I tuoi compiti
**a)** Riassumi in due frasi il brano sulla tomba di Thutmosi II riportato più avanti.
**b)** Rispondi alle seguenti domande basandoti sul brano sulla tomba di Thutmosi II, una risposta per riga:
(i) Quale fondazione ha creato Litherland?
(ii) Quale sigla è stata attribuita alla presunta tomba di Thutmosi II?
(iii) Quale tomba è stata identificata come quella di Thutmosi II?
**c)** Nel brano sulla tomba di Thutmosi II, trasforma in un elenco puntato il paragrafo che inizia con "Il primo problema è dato", conservandone i fatti principali.

Estratto selezionato

___

Il comunicato stampa affermava trattarsi della prima sepoltura reale scoperta dai tempi di quella di Tutankhamon. Siti di notizie su internet, blog e social media subito a gioire senza però davvero chiedersi quanto vi fosse di veritiero nella notizia. In realtà, a un’analisi neanche tanto approfondita, molto poco.
Il primo problema è dato dall’identità di Piers Litherland, lo scopritore, che non sembrerebbe avere alcun titolo accademico in scienze archeologiche, malgrado compaia tra i membri onorari del McDonald Institute for Archaeological Research dell’Università di Cambridge. Ricerche su di lui rimandano tutte a un operatore finanziario che avrebbe lavorato in Estremo Oriente fino al 2012. Dopo aver sovvenzionato cospicuamente per anni associazioni egittologiche e università, Litherland ha deciso di fondare la New Kingdom Research Foundation e, con il supporto egittologico di Geoffrey Martin (1934-2022), ha ottenuto la concessione per ricognizioni e scavi a sud della Valle dei Re, in un’area già esplorata da Howard Carter.
La Tomba di Thutmosi II, secondo Litherland, si troverebbe proprio tra queste rocce (le è stata attribuita la sigla C4). Tutti i primi sovrani della XVIII dinastia sono però stati sepolti nella Valle dei Re e la scelta di una località distante più di due chilometri dalle tombe del padre Thutmosi I (KV 38), della sposa Hatshepsut (KV 20) e del figlio Thutmosi III (KV 34) risulta ingiustificata. Nell’area dove Litherland ha la concessione sono state identificate soltanto sepolture di regine e principesse. Anche la forma pressoché quadrata della presunta camera funeraria è anomala. Quelle di Thutmosi I e III sono rettangolari con gli angoli stondati, che è una delle ragioni che hanno condotto a identificare la KV 42 come la tomba di Thutmosi II.

___

Righe fornite
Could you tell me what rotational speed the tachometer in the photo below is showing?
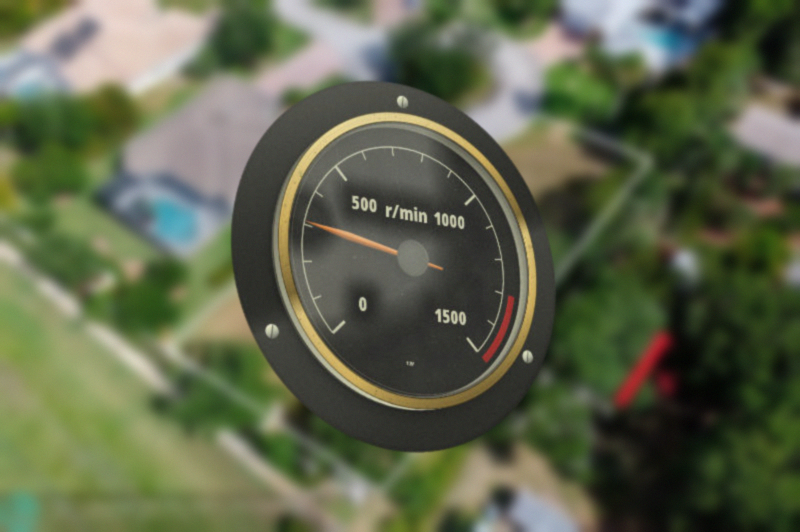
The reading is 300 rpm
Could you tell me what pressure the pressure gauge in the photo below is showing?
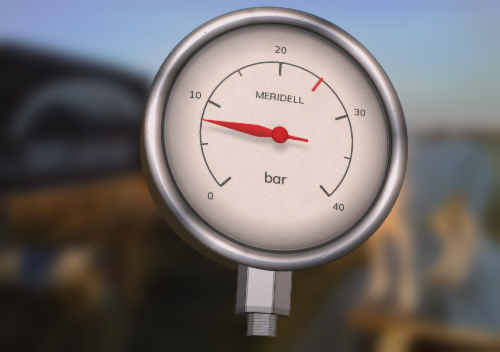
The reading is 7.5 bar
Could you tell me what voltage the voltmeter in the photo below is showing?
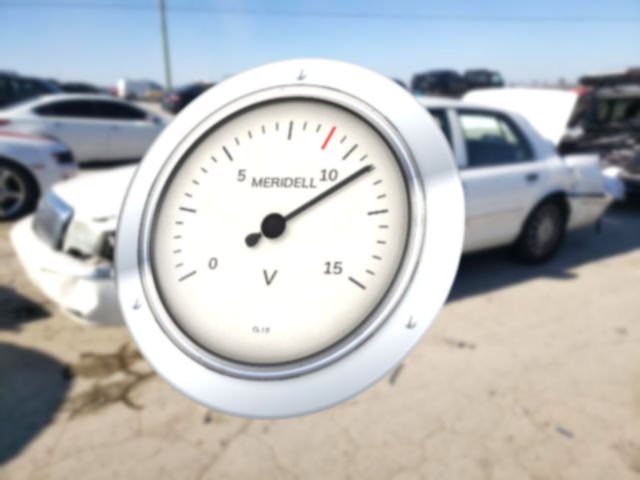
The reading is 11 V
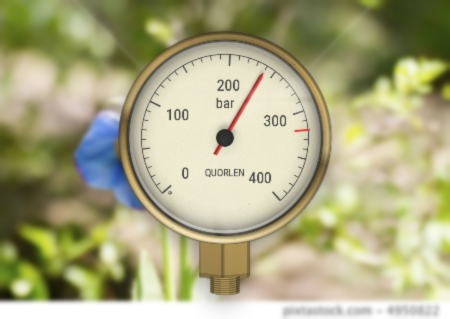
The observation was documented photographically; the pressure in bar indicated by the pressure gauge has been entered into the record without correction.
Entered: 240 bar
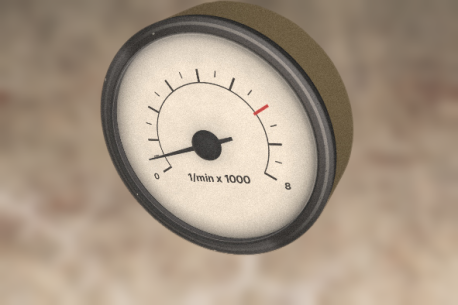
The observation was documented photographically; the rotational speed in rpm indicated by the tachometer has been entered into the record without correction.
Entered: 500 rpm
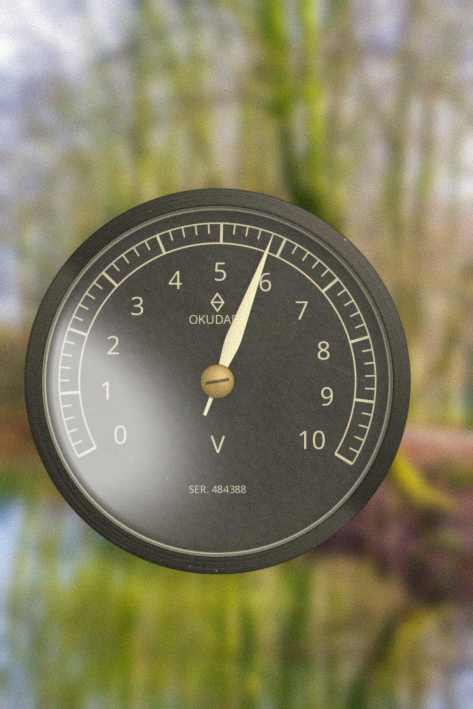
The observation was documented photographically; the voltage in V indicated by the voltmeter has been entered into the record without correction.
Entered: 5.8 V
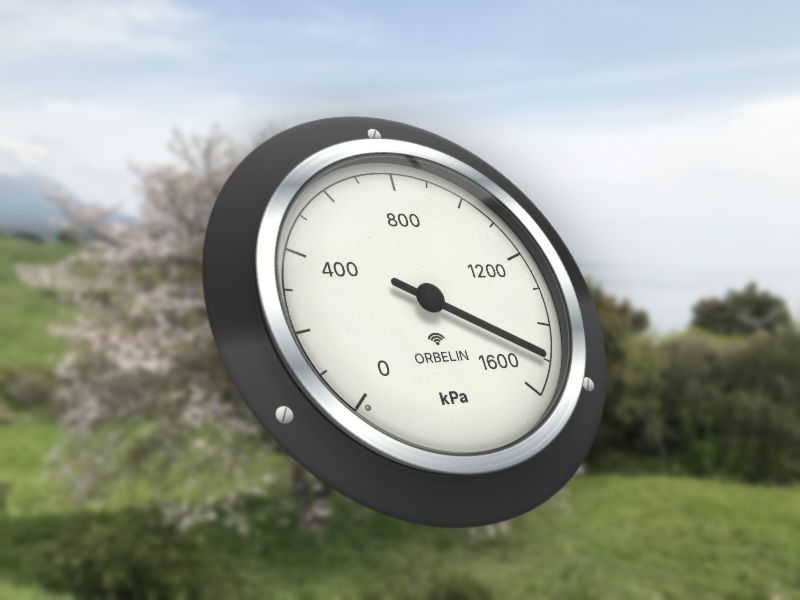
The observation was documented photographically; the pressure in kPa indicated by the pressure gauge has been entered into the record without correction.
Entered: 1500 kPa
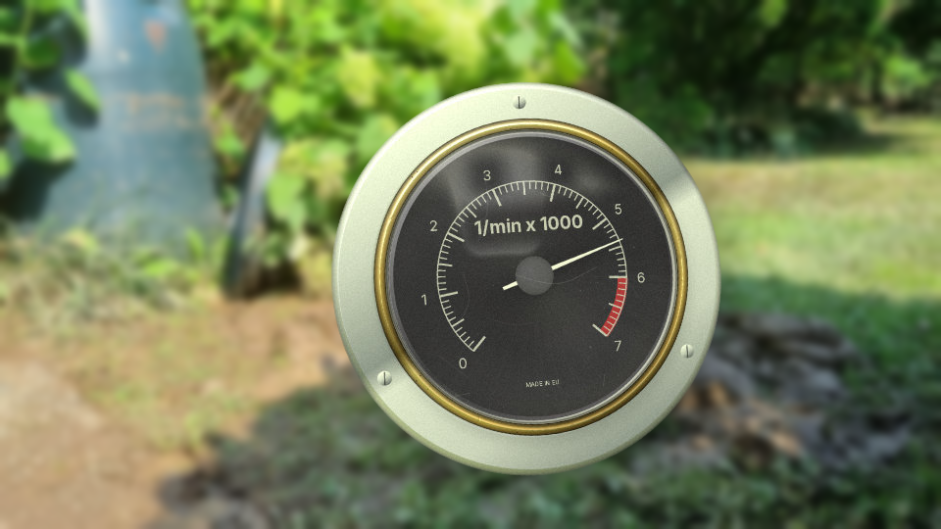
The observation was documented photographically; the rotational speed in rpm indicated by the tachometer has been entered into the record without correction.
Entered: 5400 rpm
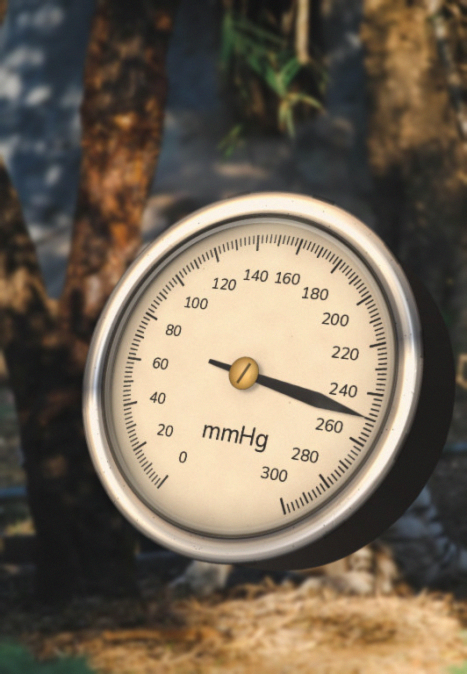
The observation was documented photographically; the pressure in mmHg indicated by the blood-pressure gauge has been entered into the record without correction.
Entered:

___

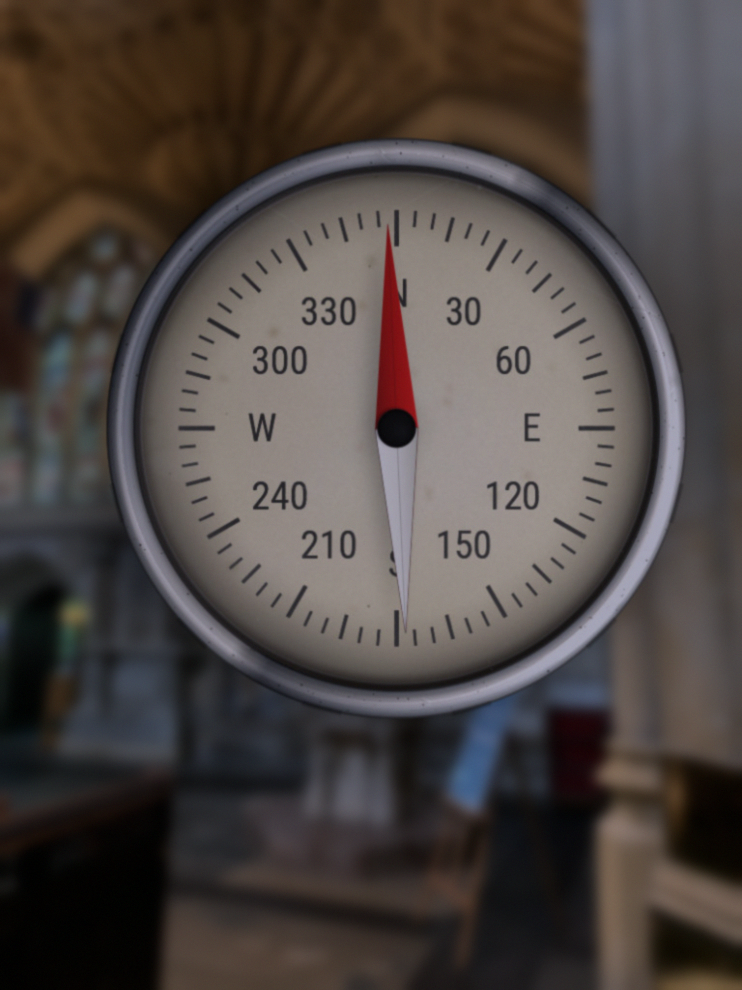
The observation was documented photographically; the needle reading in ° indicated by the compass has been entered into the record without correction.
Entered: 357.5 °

___

Risposte attese
**a)** Il brano mette in dubbio l'annuncio secondo cui la tomba C4, attribuita da Piers Litherland a Thutmosi II, sarebbe la prima sepoltura reale scoperta dai tempi di Tutankhamon. Osserva infatti che Litherland non sembra avere titoli accademici in archeologia e che la tomba presenta anomalie: si trova a più di due chilometri dalle tombe dei familiari nella Valle dei Re, in un'area con sole sepolture di regine e principesse, e ha una camera funeraria quasi quadrata.

**b)**
(i) La New Kingdom Research Foundation.
(ii) La sigla C4.
(iii) La KV 42.

**c)**
- Piers Litherland, lo scopritore, non sembrerebbe avere alcun titolo accademico in scienze archeologiche, pur comparendo tra i membri onorari del McDonald Institute for Archaeological Research dell'Università di Cambridge.
- Le ricerche su di lui rimandano a un operatore finanziario che avrebbe lavorato in Estremo Oriente fino al 2012.
- Dopo aver finanziato cospicuamente per anni associazioni egittologiche e università, ha fondato la New Kingdom Research Foundation.
- Con il supporto egittologico di Geoffrey Martin (1934-2022) ha ottenuto la concessione per ricognizioni e scavi a sud della Valle dei Re, in un'area già esplorata da Howard Carter.